Can I run Gemini or Qwen inside a Claude Code based app like Fazm?

Yes, but not by pasting a Gemini or Qwen key into the app. Fazm's agent loop is Claude Code, which speaks the Anthropic API protocol. To route it at a non-Claude model you point Fazm's Custom API Endpoint (Settings, Advanced, AI Chat) at a gateway that translates the Anthropic API format into whatever the target model expects. LiteLLM, claude-code-router, and similar proxies do this. Once the gateway is in front, Gemini or Qwen answers every turn while the Fazm window, its persistent session, and the one-click fork all behave exactly as they do on Claude.

Why does a raw Gemini API key not work in Fazm's Custom API Endpoint?

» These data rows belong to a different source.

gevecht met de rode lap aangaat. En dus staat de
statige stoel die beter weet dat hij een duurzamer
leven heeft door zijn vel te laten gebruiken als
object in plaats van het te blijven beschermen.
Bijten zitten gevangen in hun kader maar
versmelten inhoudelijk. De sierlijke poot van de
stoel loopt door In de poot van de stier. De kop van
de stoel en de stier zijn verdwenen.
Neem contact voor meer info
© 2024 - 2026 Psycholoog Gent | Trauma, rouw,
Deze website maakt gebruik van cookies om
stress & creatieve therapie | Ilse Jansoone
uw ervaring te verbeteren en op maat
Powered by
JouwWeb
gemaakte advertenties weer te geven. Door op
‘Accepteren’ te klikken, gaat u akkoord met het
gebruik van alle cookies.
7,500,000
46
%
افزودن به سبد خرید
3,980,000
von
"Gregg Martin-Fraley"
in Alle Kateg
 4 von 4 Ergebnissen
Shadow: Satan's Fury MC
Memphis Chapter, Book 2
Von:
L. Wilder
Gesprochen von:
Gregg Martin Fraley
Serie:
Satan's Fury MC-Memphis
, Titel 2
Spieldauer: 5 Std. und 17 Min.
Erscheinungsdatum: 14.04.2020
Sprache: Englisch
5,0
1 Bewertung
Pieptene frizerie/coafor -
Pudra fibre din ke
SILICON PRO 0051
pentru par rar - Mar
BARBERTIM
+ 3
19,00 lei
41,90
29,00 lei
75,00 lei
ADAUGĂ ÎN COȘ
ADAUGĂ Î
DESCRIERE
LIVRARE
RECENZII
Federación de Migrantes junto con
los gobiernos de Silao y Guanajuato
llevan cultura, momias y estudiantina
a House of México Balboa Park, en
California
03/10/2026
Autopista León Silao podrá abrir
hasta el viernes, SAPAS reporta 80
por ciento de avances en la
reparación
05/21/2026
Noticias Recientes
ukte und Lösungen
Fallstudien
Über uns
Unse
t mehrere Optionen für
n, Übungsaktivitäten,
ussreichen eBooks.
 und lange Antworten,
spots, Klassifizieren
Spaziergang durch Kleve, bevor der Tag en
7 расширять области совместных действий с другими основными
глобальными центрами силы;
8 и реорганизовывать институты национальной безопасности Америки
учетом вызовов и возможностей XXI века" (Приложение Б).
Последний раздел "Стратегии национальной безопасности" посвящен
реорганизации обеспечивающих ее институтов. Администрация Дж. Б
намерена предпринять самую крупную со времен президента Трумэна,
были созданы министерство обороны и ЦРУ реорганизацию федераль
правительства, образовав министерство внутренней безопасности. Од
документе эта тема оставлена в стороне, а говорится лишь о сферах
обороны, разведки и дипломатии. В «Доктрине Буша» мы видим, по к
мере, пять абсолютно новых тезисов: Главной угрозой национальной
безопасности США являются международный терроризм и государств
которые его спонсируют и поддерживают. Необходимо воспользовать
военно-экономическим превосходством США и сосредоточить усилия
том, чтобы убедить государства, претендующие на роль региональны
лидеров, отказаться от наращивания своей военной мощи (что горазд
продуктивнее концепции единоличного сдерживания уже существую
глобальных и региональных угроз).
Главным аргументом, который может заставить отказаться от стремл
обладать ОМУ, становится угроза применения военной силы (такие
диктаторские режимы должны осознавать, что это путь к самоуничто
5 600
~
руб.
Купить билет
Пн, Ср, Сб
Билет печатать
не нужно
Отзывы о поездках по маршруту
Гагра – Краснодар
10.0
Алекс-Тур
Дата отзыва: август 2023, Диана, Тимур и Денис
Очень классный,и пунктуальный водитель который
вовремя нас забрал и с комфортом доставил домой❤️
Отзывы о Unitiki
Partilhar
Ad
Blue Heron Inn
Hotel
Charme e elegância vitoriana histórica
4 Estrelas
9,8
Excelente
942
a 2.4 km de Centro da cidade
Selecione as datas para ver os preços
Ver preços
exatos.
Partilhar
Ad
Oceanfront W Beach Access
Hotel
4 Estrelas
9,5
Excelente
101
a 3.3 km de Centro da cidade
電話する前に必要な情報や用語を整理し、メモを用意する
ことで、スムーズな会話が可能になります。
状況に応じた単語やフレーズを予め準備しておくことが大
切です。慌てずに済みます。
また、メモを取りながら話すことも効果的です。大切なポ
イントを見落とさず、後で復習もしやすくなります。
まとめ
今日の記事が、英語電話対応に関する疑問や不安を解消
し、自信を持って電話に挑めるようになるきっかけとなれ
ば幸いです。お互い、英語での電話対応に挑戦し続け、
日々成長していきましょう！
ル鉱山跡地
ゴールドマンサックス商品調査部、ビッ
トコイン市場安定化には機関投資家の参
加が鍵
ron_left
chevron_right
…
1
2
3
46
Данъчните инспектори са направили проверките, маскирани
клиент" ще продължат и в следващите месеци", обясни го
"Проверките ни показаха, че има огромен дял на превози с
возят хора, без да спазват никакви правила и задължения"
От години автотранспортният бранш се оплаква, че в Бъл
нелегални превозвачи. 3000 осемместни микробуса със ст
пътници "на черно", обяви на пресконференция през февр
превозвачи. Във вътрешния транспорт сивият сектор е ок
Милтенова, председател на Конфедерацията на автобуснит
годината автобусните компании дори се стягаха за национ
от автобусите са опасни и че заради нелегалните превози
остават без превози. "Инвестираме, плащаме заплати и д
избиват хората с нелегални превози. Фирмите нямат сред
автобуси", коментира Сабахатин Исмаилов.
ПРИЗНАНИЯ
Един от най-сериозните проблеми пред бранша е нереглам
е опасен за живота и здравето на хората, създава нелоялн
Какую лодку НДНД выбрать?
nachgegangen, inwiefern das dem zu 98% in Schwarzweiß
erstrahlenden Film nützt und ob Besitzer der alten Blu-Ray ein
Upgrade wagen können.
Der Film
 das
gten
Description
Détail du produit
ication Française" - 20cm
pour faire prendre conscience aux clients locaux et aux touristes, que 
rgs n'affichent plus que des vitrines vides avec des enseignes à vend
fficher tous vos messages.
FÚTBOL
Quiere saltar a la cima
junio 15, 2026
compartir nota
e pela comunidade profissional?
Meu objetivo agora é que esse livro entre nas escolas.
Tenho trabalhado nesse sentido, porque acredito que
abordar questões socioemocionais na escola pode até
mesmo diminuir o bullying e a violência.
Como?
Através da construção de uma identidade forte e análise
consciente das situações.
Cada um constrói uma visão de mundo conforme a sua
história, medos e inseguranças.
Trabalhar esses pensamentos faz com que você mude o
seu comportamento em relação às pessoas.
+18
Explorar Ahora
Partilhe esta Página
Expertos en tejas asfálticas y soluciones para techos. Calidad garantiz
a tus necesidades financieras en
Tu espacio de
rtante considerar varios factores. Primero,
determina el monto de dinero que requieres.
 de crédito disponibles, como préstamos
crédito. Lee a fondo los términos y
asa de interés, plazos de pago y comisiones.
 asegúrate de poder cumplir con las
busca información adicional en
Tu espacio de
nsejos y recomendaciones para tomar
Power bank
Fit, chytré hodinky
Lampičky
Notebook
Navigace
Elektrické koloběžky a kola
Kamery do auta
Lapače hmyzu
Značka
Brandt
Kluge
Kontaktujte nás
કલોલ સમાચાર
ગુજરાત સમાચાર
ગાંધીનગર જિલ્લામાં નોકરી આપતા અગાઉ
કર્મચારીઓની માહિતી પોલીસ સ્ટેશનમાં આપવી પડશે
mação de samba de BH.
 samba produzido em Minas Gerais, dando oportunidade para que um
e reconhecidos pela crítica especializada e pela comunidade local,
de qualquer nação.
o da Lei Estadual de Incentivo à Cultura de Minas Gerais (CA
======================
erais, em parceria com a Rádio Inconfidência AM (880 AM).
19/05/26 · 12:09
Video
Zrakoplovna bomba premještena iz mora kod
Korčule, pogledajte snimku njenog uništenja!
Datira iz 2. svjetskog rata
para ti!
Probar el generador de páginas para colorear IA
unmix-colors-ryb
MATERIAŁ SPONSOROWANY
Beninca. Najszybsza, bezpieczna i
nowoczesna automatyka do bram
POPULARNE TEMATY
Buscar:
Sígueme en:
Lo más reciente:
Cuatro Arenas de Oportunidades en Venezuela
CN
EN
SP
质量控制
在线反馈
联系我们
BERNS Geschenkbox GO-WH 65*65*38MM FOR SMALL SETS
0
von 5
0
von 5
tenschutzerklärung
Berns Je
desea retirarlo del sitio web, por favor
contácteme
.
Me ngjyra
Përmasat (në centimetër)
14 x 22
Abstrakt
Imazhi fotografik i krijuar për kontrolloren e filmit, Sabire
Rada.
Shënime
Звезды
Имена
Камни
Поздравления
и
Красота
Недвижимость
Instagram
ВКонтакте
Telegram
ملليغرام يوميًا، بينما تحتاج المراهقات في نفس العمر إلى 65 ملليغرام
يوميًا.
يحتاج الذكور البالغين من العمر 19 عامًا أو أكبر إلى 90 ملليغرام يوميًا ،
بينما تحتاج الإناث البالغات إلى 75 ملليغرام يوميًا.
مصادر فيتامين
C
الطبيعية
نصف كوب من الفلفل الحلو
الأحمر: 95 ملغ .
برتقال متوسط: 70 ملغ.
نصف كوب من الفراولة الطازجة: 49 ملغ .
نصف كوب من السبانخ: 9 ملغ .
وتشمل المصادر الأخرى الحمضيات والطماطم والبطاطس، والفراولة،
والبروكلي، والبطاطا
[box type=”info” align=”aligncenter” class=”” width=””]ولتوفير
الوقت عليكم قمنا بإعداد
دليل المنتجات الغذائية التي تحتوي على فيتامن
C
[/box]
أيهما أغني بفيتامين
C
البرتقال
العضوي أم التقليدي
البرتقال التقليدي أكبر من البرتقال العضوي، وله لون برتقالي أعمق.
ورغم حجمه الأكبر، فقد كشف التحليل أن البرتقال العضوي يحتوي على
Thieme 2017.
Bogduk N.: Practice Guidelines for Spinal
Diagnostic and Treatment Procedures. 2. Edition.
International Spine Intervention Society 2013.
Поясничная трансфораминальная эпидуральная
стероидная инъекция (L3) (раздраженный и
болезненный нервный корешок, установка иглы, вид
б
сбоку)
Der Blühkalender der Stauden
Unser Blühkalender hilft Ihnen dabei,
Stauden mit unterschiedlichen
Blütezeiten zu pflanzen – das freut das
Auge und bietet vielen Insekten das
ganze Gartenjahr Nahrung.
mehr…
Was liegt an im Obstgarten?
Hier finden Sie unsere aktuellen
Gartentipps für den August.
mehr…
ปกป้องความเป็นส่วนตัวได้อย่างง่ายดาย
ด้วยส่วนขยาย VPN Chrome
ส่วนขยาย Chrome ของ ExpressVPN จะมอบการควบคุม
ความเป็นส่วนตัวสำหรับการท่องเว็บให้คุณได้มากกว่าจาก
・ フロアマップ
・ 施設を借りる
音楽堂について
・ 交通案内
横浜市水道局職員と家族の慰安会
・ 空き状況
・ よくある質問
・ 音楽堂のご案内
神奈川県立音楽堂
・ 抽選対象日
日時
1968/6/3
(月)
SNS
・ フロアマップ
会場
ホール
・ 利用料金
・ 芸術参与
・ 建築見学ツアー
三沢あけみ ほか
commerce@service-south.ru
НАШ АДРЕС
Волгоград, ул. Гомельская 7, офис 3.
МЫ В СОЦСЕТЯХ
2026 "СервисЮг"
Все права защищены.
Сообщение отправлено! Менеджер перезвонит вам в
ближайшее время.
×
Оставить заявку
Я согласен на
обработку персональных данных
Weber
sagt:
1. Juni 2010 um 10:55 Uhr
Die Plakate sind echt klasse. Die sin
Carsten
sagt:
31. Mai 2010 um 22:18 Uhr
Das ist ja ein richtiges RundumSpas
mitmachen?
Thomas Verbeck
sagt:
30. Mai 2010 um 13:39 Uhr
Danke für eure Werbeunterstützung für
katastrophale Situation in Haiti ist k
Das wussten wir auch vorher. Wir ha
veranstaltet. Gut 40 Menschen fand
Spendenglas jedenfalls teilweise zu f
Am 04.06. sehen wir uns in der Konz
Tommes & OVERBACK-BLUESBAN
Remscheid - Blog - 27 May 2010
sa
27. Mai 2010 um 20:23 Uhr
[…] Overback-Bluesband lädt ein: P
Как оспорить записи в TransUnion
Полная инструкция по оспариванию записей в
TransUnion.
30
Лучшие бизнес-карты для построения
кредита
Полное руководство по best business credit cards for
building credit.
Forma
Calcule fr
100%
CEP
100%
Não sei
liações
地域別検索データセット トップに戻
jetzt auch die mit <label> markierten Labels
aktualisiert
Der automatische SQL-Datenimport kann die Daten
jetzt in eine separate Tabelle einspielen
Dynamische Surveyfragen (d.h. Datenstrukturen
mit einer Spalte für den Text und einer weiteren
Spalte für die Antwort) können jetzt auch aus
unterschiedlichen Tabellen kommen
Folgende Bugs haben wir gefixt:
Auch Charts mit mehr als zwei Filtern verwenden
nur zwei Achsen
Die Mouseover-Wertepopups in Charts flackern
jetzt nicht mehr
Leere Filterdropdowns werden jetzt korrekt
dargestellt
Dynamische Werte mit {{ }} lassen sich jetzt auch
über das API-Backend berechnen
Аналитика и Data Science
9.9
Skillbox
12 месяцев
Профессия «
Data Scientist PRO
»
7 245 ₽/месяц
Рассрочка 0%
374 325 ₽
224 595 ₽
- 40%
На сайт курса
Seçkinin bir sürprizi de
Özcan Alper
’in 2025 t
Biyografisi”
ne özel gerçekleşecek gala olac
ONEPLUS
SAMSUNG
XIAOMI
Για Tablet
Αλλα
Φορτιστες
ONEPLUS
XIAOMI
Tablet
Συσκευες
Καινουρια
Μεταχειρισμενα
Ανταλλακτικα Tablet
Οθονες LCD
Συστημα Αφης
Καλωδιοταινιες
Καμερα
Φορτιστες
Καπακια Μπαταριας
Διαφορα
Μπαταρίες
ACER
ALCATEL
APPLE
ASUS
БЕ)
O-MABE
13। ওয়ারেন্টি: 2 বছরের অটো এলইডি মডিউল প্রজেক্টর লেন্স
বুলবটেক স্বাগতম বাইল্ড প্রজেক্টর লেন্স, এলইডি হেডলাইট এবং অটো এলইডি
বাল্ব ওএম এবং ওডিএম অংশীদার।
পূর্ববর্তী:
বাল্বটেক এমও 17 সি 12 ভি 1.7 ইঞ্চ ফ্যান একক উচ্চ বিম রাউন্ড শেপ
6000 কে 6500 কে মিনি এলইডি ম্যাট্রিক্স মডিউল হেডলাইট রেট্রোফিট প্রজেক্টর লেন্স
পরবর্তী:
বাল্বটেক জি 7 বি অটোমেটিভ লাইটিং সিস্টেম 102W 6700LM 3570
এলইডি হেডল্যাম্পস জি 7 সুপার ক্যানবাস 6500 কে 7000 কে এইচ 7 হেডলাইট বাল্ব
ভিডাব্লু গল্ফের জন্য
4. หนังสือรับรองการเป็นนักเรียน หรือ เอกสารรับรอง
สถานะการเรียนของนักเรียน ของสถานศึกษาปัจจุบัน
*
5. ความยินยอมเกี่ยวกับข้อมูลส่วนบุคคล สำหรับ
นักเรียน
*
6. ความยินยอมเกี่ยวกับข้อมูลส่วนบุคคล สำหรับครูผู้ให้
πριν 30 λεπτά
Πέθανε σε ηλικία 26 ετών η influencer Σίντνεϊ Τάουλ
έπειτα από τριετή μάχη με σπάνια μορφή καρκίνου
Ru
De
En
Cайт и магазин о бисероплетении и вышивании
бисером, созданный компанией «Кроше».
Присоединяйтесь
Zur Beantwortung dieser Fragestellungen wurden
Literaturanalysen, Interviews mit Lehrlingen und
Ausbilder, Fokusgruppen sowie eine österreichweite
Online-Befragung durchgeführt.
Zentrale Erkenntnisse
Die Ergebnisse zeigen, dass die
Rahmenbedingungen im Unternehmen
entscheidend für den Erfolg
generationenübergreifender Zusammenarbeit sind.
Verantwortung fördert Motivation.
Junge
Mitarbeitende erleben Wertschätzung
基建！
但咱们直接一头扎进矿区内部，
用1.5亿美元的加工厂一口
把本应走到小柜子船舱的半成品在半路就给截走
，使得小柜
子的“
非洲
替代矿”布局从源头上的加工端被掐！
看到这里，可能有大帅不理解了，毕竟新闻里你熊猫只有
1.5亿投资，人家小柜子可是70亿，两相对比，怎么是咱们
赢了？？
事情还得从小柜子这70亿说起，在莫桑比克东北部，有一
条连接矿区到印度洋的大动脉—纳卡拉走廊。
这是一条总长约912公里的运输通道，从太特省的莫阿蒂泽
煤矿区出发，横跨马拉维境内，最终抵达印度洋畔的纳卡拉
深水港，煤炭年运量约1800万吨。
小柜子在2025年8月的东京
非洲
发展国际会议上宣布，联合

The Custom API Endpoint field feeds the ANTHROPIC_BASE_URL environment variable into the ACP bridge that runs Claude Code. Claude Code only knows how to make Anthropic-shaped API calls. A raw Google endpoint expects Gemini-shaped requests, so the two never agree on the wire format. The setting's own in-app help text says this directly: the endpoint must speak the Anthropic API format, and a raw Gemini or OpenAI key will not work there. The fix is a translation gateway, not a different key.

Do new Claude models work in Fazm without an app update?

For Claude tiers, yes. Fazm does not compile its model list into the app binary. The ACP bridge reports the models the agent currently exposes, and the Swift side ingests that list, so a Claude tier that goes generally available shows up in the per-window model picker on the next session. When Claude Opus 4.7 shipped on April 16, a Fazm install pointed at the default Anthropic API picked it up with no download from the App Store.

How do I run a new Qwen model locally with Fazm?

Qwen ships open weights, so you can serve a Qwen 3.6 checkpoint on your own Mac with a local runtime such as LM Studio or Ollama, then put an Anthropic-API-compatible shim in front of it and point Fazm's Custom API Endpoint at that shim. The bridge already has error handling tuned for this path: if the local server has no model loaded, Fazm surfaces a specific message telling you to load a model rather than a generic failure. The whole loop stays on your machine, which is the reason to run an open-weight model in the first place.

Will the Gemini model expected at Google I/O 2026 be usable in Fazm?

It follows the same rule as every other Gemini release. The model itself does not change Fazm's protocol surface. Whatever Google announces at I/O in May 2026 becomes reachable from Fazm the moment a gateway exposes it behind an Anthropic-API-compatible endpoint. There is nothing to update in the app and nothing to wait for from Fazm. The work, if any, is on the gateway side.

What environment variable does Fazm's Custom API Endpoint actually set?

ANTHROPIC_BASE_URL. In ACPBridge.swift the app reads the customApiEndpoint value from user defaults and, when it is not empty, sets env["ANTHROPIC_BASE_URL"] before spawning the bridge. That is the standard override Claude Code respects for routing through a proxy. Changing the field stops and restarts the bridge so the new endpoint takes effect on the next query. Leaving it empty routes to the default Anthropic API.